Berlin – Deutschland hat eine große Bäcker-Tradition, aber die Branche ist in tiefer Sorge. Eine Insolvenz-Welle bedroht viele Geschäfte. 63 Betriebe mussten im ersten Halbjahr 2026 Insolvenz anmelden, erklärt Creditreform-Sprecher Patrik-Ludwig Hantzsch auf BILD-Anfrage. Das sind 40 Prozent mehr als noch im Vorjahreszeitraum.
Das klassische Bäckerhandwerk steht zunehmend unter Druck. Der Grund: Die Konsumgewohnheiten haben sich stark verändert. Auch das treibt viele Betriebe in die Insolvenz.
„Viele Verbraucher, auch in höheren sozialen Schichten, kaufen Backwaren heute im Supermarkt bei Backautomaten oder beim Discounter, häufig verbunden mit einem Wocheneinkauf“, sagt Hantzsch.
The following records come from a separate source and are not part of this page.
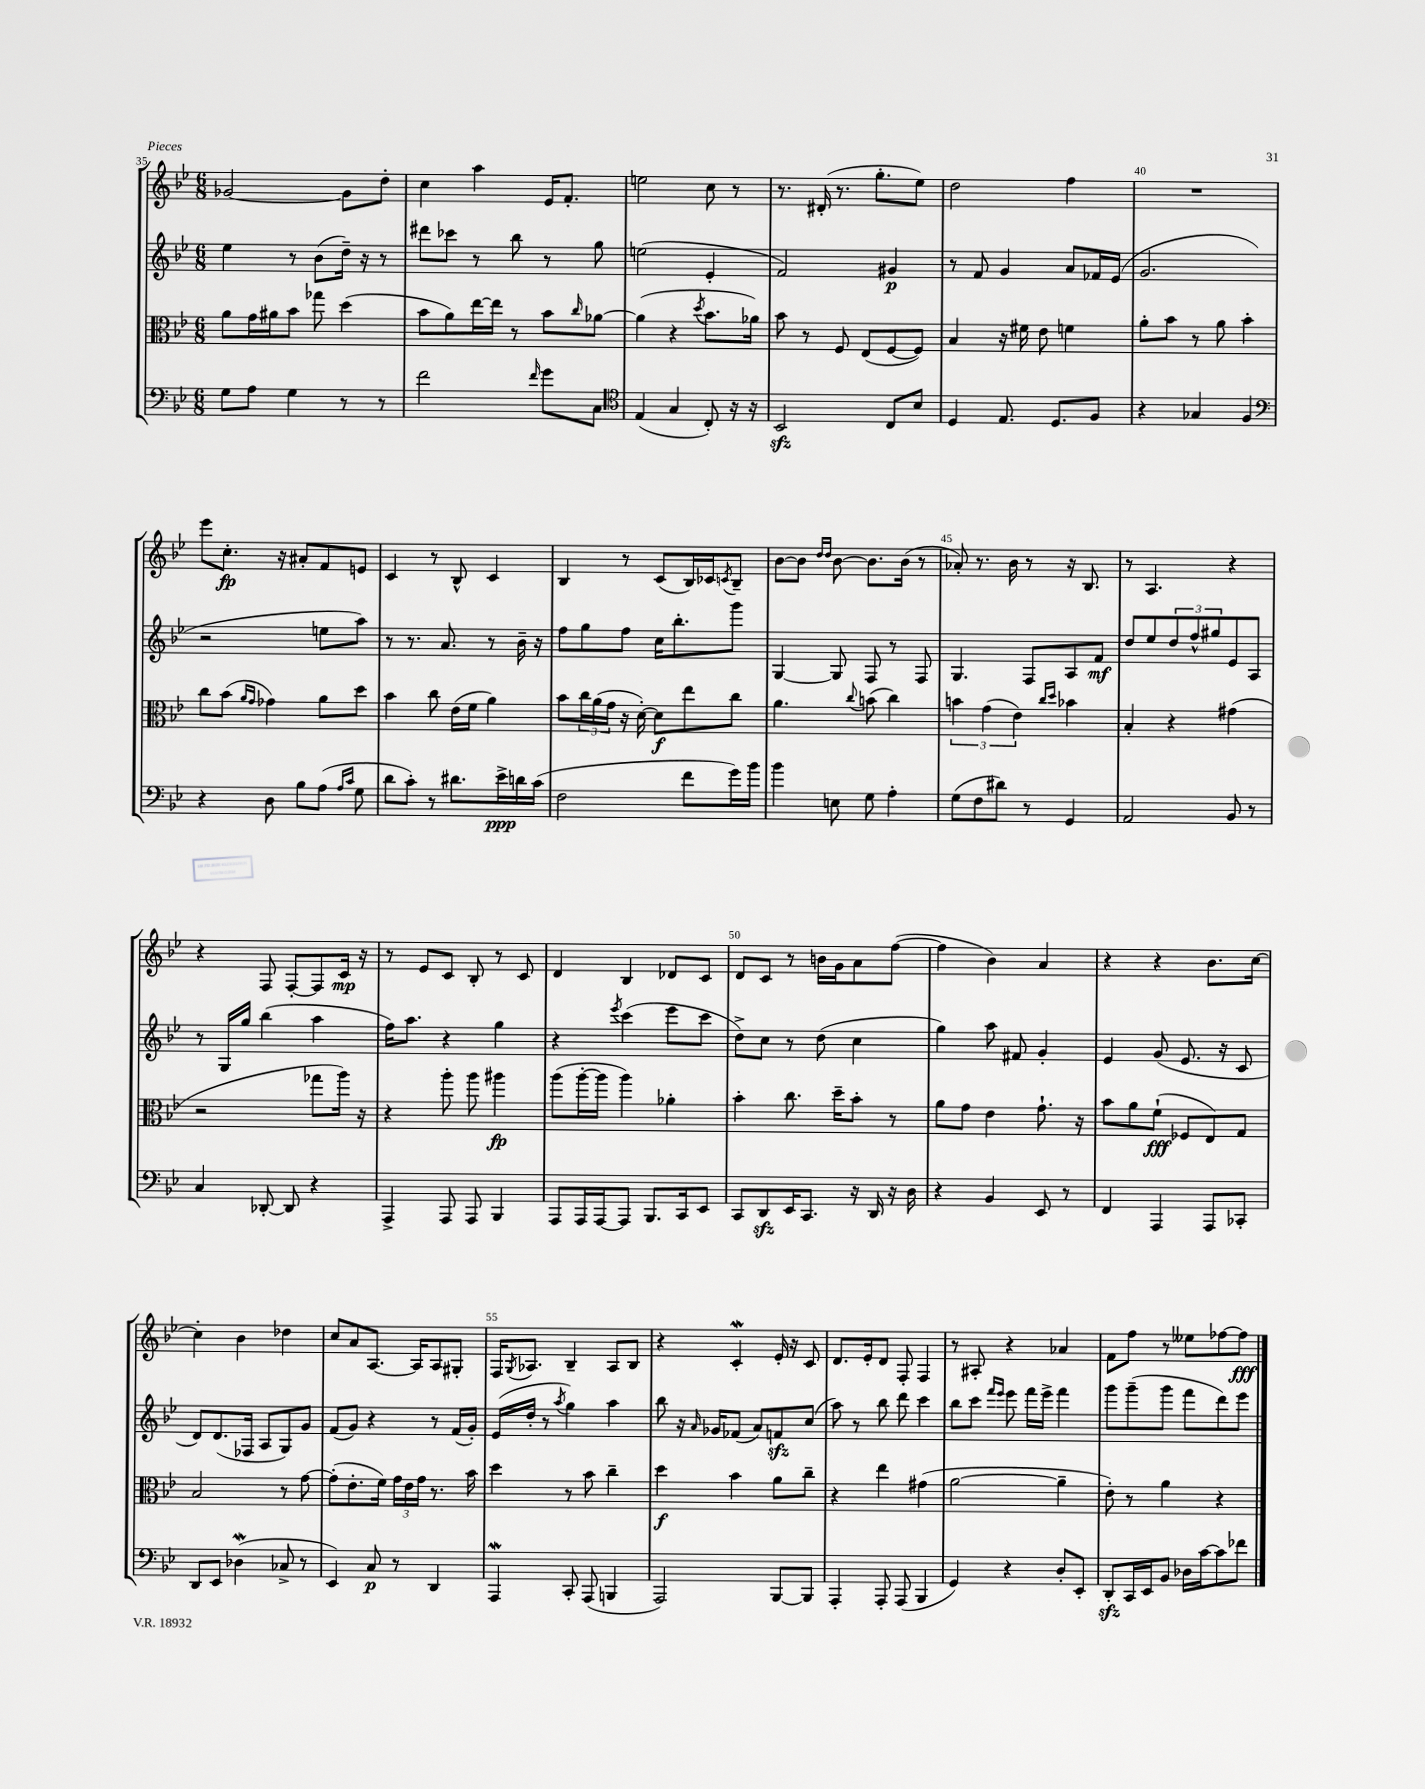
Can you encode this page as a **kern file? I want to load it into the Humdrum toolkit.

**kern	**kern	**kern	**kern
*staff4	*staff3	*staff2	*staff1
*clefF4	*clefC3	*clefG2	*clefG2
*k[b-e-]	*k[b-e-]	*k[b-e-]	*k[b-e-]
*M6/8	*M6/8	*M6/8	*M6/8
8G\L	8a\L	4ee-\	[2g-/
8A\J	16g\L	.	.
.	16a#\J	.	.
4G\	8b-\J	8r	.
.	8gg-\	(8b-\L	.
8r	(4dd\	16dd~\Jk)	8g-\]L
.	.	16r	.
8r	.	8r	8dd'\J
=	=	=	=
2f\	8b-\L	8ddd#\L	4cc\
.	8a\)	8ccc-\J	.
.	[16ee-\L	8r	4aa\
.	16ee-\]JJ	.	.
.	8r	8bb-\	.
16qqf/	.	.	.
8g\L	8b-\L	8r	16e-/LK
.	.	.	8.f'/J
.	16qqcc/	.	.
8C\J	[8a-\J	8gg\	.
=	=	=	=
*clefC4	*	*	*
(4E-/	(4a-\]	(2ee\	2ee\
4G/	4r	.	.
.	8qdd/	.	.
8C'/)	8.b-\L	4e-'/	8cc\
16r	.	.	8r
16r	16a-\Jk)	.	.
=	=	=	=
2BB-/	8b-\	2f/)	8.r
.	8r	.	.
.	.	.	(16d#'/
.	8F/	.	8.r
.	(8E-/L	.	.
.	.	.	8.gg'\L
8C/L	[8F/	4g#/	.
8B-/J	8F/]J)	.	8ee-\J)
=	=	=	=
4D/	4B-/	8r	2dd\
.	.	8f/	.
8.E-/	16r	4g/	.
.	16f#\	.	.
.	8e-\	.	.
8.D/L	.	.	.
.	4f\	8a/L	4ff\
8F/J	.	16f-/L	.
.	.	(16e-/JJ	.
=	=	=	=
4r	8a'\L	2.g/	2.r
.	8b-\J	.	.
4G-/	8r	.	.
.	8a\	.	.
4F/	4b-'\	.	.
=	=	=	=
*clefF4	*	*	*
4r	8cc\L	2r	8eee-\L
.	(8b-\J	.	8.cc'\J
.	16qqa/LL	.	.
.	16qqg/JJ	.	.
8D\	4g-\)	.	.
.	.	.	16r
8B-\L	.	.	8a#'/L
(8A\J	8a\L	8ee\L	8f/
16qqA/LL	.	.	.
16qqc/JJ	.	.	.
8G\	8dd\J	8aa\J)	8e/J
=	=	=	=
8d\L	4b-\	8r	4c/
8c'\J)	.	8.r	.
8r	8cc\	.	8r
.	.	8.a/	.
8.d#\L	(16e-\LL	.	8B-^^/
.	16f\JJ	.	.
.	4a\)	8r	4c/
16e-^\L	.	.	.
16d\	.	16b-~\	.
(16c\JJ	.	16r	.
=	=	=	=
2F\	8b-\L	8ff\L	4B-/
.	24cc\L	8gg\	.
.	(24a\	.	.
.	24g\JJ	.	.
.	16r	8ff\J	8r
.	[16d'\)	.	.
.	8d\]L	16cc\LK	(8c/L
.	.	8.bb-'\	.
8f\L	8ee-\	.	16B-/L)
.	.	.	16c-/J
.	.	.	8qc/
16g\L)	8cc\J	8ggg\J	8B-~/J
16b-\JJ	.	.	.
=	=	=	=
4b-\	4.a\	[4G/	[8b-\L
.	.	.	8b-\]J
.	.	.	16qqdd/LL
.	.	.	16qqdd/JJ
8E\	.	8G/]	[8b-\
.	8qqcc/	.	.
8G\	(8b\	8F/	8.b-\]L
4A'\	4cc\)	8r	.
.	.	.	(16b-\Jk
.	.	8F/	8r
=	=	=	=
(8G\L	6b\	4.G/	8a-'/)
8F\	.	.	8.r
.	(6g\	.	.
8d#\J)	.	.	.
.	.	.	16b-\
.	6e-\)	.	.
8r	.	8F/L	8r
.	16qqcc/LL	.	.
.	16qqdd/JJ	.	.
4GG/	4b-\	8A/	16r
.	.	.	8.B-/
.	.	8f/J	.
=	=	=	=
2AA/	4B-'/	8dd/L	8r
.	.	8ee-/	4.A/
.	4r	12dd/	.
.	.	12ff^^/	.
.	.	12gg#/	.
8BB-/	(4g#\	8e-/	4r
8r	.	8A/J	.
=	=	=	=
4C/	2r	8r	4r
.	.	16G/LL	.
.	.	16gg/JJ	.
[8DD-'/	.	(4bb-\	8F/
8DD-/]	.	.	[8F'/L
4r	8gg-\L	4aa\	8F/]
.	16aa\Jk)	.	16c/Jk
.	16r	.	16r
=	=	=	=
4AAA^/	4r	16ff\LK)	8r
.	.	8.aa\J	.
.	.	.	8e-/L
8AAA/	8aa'\	4r	8c/J
8AAA/	8aa\	.	8B-'/
4BBB-/	4aa#\	4gg\	8r
.	.	.	8c/
=	=	=	=
8AAA/L	(8aa\L	4r	4d/
16AAA/L	[16aa'\L	.	.
[16AAA/J	16aa\]JJ	.	.
.	.	8qeee-/	.
8AAA/]J	4aa\)	(4ccc\	4B-/
8.BBB-/L	.	.	.
.	4a-'\	8eee-\L	8d-/L
16CC/k	.	.	.
8EE-/J	.	8ccc\J	8c/J
=	=	=	=
8CC/L	4b-'\	8dd^\L)	8d/L
8DD/	.	8cc\J	8c/J
16EE-/K	8.cc\	8r	8r
8.CC/J	.	.	.
.	.	(8dd\	16b\LL
.	16dd~\LK	.	16g\J
16r	8b-'\J	4cc\	8a\
16DD/	.	.	.
16r	8r	.	([8ff\J
16D\	.	.	.
=	=	=	=
4r	8a\L	4gg\)	4ff\]
.	8g\J	.	.
4BB-/	4e-\	8aa\	4b-\)
.	.	8f#/	.
8EE-/	8.g`\	4g'/	4a/
8r	.	.	.
.	16r	.	.
=	=	=	=
4FF/	8b-\L	4e-/	4r
.	8a\	.	.
4AAA/	(8f`\J	(8g/	4r
.	8F-/L	8.e-/	.
8AAA/L	8E-/)	.	8.b-\L
.	.	16r	.
8CC-'/J	8G/J	8c/	.
.	.	.	[16cc\Jk
=	=	=	=
8DD/L	2B-/	8d/L)	4cc'\]
8EE-/J	.	(8.d/	.
(4D-\	.	.	4b-\
.	.	16F-/Jk	.
.	.	8A/L	.
8C-^/	8r	8G/)	4dd-\
8r	[8g\	8g/J	.
=	=	=	=
4EE-/)	(8g'\]L	(8f/L	8cc/L
.	8.e-'\	8g/J)	8a/
8C/	.	4r	[8.A/J
.	16f\Jk)	.	.
8r	24g\LL	.	.
.	24e-\	.	.
.	.	.	16A/]LK
.	24g\JJ	.	.
4DD/	8.r	8r	8A/
.	.	(16f/LL	8G#'/J
.	16b-\	16g'/JJ)	.
=	=	=	=
4AAA/	4dd\	(16e-/LL	16F/LK
.	.	.	8qG/
.	.	16dd'/JJ	8.A-/J
.	.	8r	.
.	.	8qaa/	.
8CC'/	8r	4gg\)	4B-~/
(8AAA/	8b-\	.	.
4BBB/	4cc~\	4aa\	8A-/L
.	.	.	8B-/J
=	=	=	=
2AAA/)	4dd\	8bb-\	4r
.	.	16r	.
.	.	16qqa/	.
.	.	16g-/LK	.
.	4b-\	(8f-/J	4c'/
.	.	8a/L)	.
[8BBB-/L	8a\L	8f/	16e-'/
.	.	.	16r
8BBB-/]J	8cc~\J	(8cc/J	8c/
=	=	=	=
4AAA'/	4r	8aa\)	8.d/L
.	.	8r	.
.	.	.	16e-'/k
8AAA'/	4ee-\	8bb-\	8d/J
(8AAA/	.	8ddd\	8F'/
4BBB-/	(4g#\	4ccc\	4F/
=	=	=	=
4GG/)	[2a\	8bb-\L	8r
.	.	8ccc\J	8A#'/
.	.	16qqfff/LL	.
.	.	16qqeee-/JJ	.
4r	.	8eee-\	4r
.	.	16fff\LL	.
.	.	16eee-^\JJ	.
8D'/L	4a~\]	4fff\	4a-/
8EE-'/J	.	.	.
=	=	=	=
8DD'/L	8e-'\)	8ggg\L	8f\L
16CC/L	8r	(8ggg~\	8ff\J
16EE-/J	.	.	.
8BB-/J	4a\	8ggg\J	8r
16D-\LL	.	8fff\L	8ee--\L
[16c\J	.	.	.
8c\]	4r	8ddd\)	[8ff-\
8f-\J	.	8eee-\J	8ff-\]J
==	==	==	==
*-	*-	*-	*-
Dadurch geht den traditionellen Bäckern ihre wichtige Laufkundschaft für Brot und Brötchen verloren.
In diesem Bereich stiegen die Preise massiv
Hinzu kommt: Knet- und Rührmaschinen sowie die Öfen zum Backen brauchen Energie. Deshalb sind Bäckerbetriebe von den gestiegenen Energiepreisen besonders hart betroffen. Eine bittere Erfahrung, die Stefan Lampe (42) mit seinem Betrieb in Thüringen machen musste.
Mitte Juni meldete er für seine 44 Filialen mit insgesamt 280 Mitarbeitern Insolvenz an. Ein Schock. „Hauptgrund bei uns waren die stark gestiegenen Strom- und Energiepreise seit dem Ausbruch des Ukraine-Krieges. Das hat uns den Boden unter den Füßen weggezogen“, sagt Lampe im Gespräch mit BILD. Immerhin: Derzeit seien alle Läden weiter geöffnet, auch alle Mitarbeiter seien noch an Bord. „Das Insolvenzverfahren läuft, wir sind zuversichtlich, den Betrieb weiterführen zu können, in welcher Form auch immer.“
Einige Betriebe können nicht gerettet werden
Ein Glück im Unglück, das die Mitarbeiter von zehn Filialen von Rackls Backstubn in Bayern nicht erfahren durften. Nach Insolvenzbekanntmachung und Verkauf an die Konkurrenz wurde bekannt, dass ihre Geschäfte schließen und auch die zentrale Backstube die Produktion einstellt. Laut Insolvenzverwalter Tobias Sorg konnte „keine Fortführungslösung gefunden werden“, wie er Ende Juni gegenüber BILD mitteilte. Auch die mehr als hundert Jahre alte Bäckerei Hansen Würwik in Schleswig-Holstein wurde verkauft. Die Backstube in Wees bei Flensburg stellt die Produktion Ende Juli ein. Konkurrent Andresen kauft zum 1. August sechs der elf Filialen. Alle anderen Bäckerei-Filialen werden geschlossen.
Kaum Luft für Kostensteigerungen
Hohe Lohnkosten, steigende Rohstoff- und Materialpreise, dazu der Fachkräftemangel. Bei kleinen Gewinnmargen könnten Bäckereibetriebe die Kostensteigerungen „nur in sehr begrenztem Umfang an ihre Kunden weitergeben“, erklärt Creditreform-Experte Hantzsch. Ein Teufelskreis, gerade für kleinere Betriebe. Immer mehr Bäcker kommen so an ihre wirtschaftliche Belastungsgrenze, warnt der Experte.